As leituras daqueles eventos mudam e podem ser extremamente diferentes. Múltiplas interpretações sobre as viagens e descobertas de Colombo, ou de Cabral, são possíveis, mas negar integralmente a existência de que algo deste tipo aconteceu é uma postura extrema e uma escolha individual temerosa.

Assim como é extremo e temeroso alguém afirmar, no século XXI, que a terra é um disco plano e dizer que isto é verdade porque é a sua verdade e tem o direito de fazer tal afirmação.

OK. Está certo. A pessoa tem todo o direito de crer nisso sem ser internada por uma patologia psíquica. Talvez possa afirmar também que holocausto nunca existiu, que nenhum judeu foi morto, que no mundo nunca houve escravidão.

Comportamento típico de quem está aprendendo a lidar com a liberdade de fazer leituras e escolhas, mas não está sabendo lidar muito bem com isso. Descobrimos recentemente que podemos escolher em que acreditar, que somos nós que escolhemos o que é verdade, conforme for mais conveniente para nós, independente do que existe no mundo.

Mas ao experimentar este novo mundo, além de aprender a fazer escolhas, humanos tendem a forçar a barra para impor suas escolha e interpretação aos outros e demonizam todo aquele que não compartilha da mesma visão, que discorda.  

É neste estágio que estamos. Aprendendo a lidar com a liberdade de escolher nossas verdades, ainda em desequilíbrio, indo para extremos, desafiando as possibilidades, cambaleante como criança aprendendo a caminhar.
E, como crianças, estamos experimentando os limites, algumas vezes abraçando absurdos. 

Por isso se tem observado ultimamente comportamentos anti-ciência, parece que se pode ignorá-la, que não precisamos mais dela nem do arcabouço que produziu até agora, pois fazemos escolhas, escolhemos nossas próprias verdades, escolhemos nossas crenças, fabricamos nossas verdades e nossas próprias interpretações, já sabemos andar sozinhos.

É claro que alguns espertalhões já perceberam este momento e estão se aproveitando da ignorância, do automatismo, da má fé de alguns, da ganância, da insegurança e principalmente do medo.
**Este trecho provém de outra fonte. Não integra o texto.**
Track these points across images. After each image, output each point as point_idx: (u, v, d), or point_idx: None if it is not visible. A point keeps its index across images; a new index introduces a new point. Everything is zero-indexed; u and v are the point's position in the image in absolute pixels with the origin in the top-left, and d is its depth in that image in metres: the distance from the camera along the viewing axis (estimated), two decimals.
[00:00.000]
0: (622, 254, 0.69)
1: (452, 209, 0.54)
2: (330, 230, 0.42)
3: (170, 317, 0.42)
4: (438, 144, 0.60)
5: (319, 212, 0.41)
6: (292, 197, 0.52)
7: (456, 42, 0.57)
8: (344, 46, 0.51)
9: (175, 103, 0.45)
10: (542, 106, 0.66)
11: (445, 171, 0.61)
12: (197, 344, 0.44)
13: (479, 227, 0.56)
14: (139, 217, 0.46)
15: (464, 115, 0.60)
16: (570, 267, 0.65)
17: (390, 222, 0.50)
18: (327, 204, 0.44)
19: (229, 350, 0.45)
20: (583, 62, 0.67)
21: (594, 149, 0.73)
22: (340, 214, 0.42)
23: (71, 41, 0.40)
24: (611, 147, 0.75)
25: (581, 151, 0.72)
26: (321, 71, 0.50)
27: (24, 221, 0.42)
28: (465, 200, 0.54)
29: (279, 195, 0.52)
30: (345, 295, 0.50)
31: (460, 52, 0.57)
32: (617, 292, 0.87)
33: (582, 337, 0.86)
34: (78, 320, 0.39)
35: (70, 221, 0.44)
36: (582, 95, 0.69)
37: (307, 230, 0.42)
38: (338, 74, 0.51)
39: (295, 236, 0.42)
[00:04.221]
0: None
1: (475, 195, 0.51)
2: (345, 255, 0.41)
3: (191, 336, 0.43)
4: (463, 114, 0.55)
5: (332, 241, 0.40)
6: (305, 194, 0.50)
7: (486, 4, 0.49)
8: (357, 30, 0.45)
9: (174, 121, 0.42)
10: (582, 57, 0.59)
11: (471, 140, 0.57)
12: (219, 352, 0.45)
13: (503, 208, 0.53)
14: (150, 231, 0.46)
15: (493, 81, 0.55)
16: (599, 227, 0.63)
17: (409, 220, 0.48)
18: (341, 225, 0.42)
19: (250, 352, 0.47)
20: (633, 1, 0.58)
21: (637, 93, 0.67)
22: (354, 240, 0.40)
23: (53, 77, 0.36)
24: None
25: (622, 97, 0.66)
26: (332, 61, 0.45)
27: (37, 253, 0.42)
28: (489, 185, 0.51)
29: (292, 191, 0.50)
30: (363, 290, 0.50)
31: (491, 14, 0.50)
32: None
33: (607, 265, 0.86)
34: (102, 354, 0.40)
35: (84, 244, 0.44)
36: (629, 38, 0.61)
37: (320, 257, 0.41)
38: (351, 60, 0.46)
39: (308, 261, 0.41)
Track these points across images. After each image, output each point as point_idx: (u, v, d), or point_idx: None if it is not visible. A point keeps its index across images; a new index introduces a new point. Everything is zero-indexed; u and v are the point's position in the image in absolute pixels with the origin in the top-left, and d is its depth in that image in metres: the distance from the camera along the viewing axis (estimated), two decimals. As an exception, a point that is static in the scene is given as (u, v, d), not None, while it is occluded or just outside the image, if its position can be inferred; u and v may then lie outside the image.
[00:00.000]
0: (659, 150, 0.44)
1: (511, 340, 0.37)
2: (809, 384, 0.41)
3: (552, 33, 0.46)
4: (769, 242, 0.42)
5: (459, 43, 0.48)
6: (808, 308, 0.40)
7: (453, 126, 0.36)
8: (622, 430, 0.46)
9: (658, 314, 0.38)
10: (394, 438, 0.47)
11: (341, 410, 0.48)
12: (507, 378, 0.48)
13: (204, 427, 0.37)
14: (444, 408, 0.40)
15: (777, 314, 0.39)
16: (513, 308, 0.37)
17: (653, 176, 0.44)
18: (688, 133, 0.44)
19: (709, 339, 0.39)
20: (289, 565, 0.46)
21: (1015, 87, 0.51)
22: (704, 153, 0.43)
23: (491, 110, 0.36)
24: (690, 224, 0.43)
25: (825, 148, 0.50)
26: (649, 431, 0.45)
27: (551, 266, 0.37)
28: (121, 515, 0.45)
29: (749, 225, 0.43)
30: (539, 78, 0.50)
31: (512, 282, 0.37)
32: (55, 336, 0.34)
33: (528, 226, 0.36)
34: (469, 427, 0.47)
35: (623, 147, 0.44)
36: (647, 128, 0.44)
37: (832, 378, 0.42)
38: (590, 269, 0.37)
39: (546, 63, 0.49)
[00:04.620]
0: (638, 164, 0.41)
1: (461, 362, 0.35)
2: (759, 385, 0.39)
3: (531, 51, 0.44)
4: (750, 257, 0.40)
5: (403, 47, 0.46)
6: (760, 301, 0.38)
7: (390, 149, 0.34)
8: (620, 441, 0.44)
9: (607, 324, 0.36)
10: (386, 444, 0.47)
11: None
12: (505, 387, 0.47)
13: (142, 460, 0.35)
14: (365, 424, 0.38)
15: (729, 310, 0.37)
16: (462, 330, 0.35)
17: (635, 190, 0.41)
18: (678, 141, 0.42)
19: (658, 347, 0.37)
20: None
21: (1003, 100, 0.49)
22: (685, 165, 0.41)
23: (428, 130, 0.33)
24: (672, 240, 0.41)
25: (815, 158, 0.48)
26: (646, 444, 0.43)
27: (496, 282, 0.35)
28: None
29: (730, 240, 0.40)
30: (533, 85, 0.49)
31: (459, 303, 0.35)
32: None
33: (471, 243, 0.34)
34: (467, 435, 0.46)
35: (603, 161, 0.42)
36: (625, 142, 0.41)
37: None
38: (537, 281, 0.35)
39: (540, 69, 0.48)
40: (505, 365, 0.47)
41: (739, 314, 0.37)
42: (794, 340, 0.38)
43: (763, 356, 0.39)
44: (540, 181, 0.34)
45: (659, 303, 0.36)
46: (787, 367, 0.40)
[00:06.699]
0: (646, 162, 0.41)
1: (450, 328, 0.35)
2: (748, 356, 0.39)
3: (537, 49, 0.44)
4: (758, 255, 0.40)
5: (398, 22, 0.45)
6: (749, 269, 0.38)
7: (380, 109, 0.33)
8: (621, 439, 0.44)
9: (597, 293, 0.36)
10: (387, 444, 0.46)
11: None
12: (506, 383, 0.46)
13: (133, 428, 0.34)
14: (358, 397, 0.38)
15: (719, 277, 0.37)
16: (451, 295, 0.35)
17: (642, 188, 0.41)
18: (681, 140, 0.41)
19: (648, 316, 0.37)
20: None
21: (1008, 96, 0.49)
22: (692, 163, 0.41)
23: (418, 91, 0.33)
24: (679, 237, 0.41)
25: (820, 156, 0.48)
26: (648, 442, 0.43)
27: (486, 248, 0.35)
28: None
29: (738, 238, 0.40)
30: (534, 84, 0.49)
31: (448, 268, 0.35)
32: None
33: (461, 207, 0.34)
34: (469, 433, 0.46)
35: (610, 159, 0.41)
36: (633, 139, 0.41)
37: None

Por isso se estabeleceu uma guerra, não entre verdades, não entre armas, não entre ciências, não entre argumentos ou ideologias, mas entre narrativas, pois o que importa no momento são as narrativas.

A narrativa vencedora é aquela que faz maior séquito, que converte mais, que faz mais crentes, e é isso que proporciona poder, domínio e riqueza aos narradores.

Seus seguidores, dependentes da humana necessidade de verdade, certeza e de conveniência para se sentirem bem, escolhem crer em uma versão, em uma leitura, estabelecendo-a como verdade, independente de quão absurda ela possa ser.

É a criança ainda insegura, que está aprendendo a andar, testando limites e possibilidades, agarrando-se no que for mais conveniente com medo de cair. Estamos no período de transição entre engatinhar e andar com as próprias pernas. Por isso às vezes nos jogamos no chão e voltamos a engatinhar.

O risco de cair existe, é iminente, podemos ser enganados, trapaceados, doutrinados, podemos fazer escolhas equivocadas, tropeçar e desabar escada abaixo, quebrando o próprio pescoço e o de outros.

A criança tem a proteção e ajuda dos pais, no nosso caso, neste período de transição pós-moderna, estamos no meio de pessoas muito más, inescrupulosas, frias, insensíveis.

É bom ficar atento e tomar cuidado com as leituras. Procurar olhar para todos os lados, prestar atenção, não assumir verdades nem certezas de fora impulsiva e imediata só porque parece ser conveniente aos nossos propósitos mais prementes.

É bom aprender o mais rápido possível a conviver com insegurança, com o transitório, com a distância do chão, com a falta de alguém a nos carregar, a nos dirigir, a nos levar pela mão.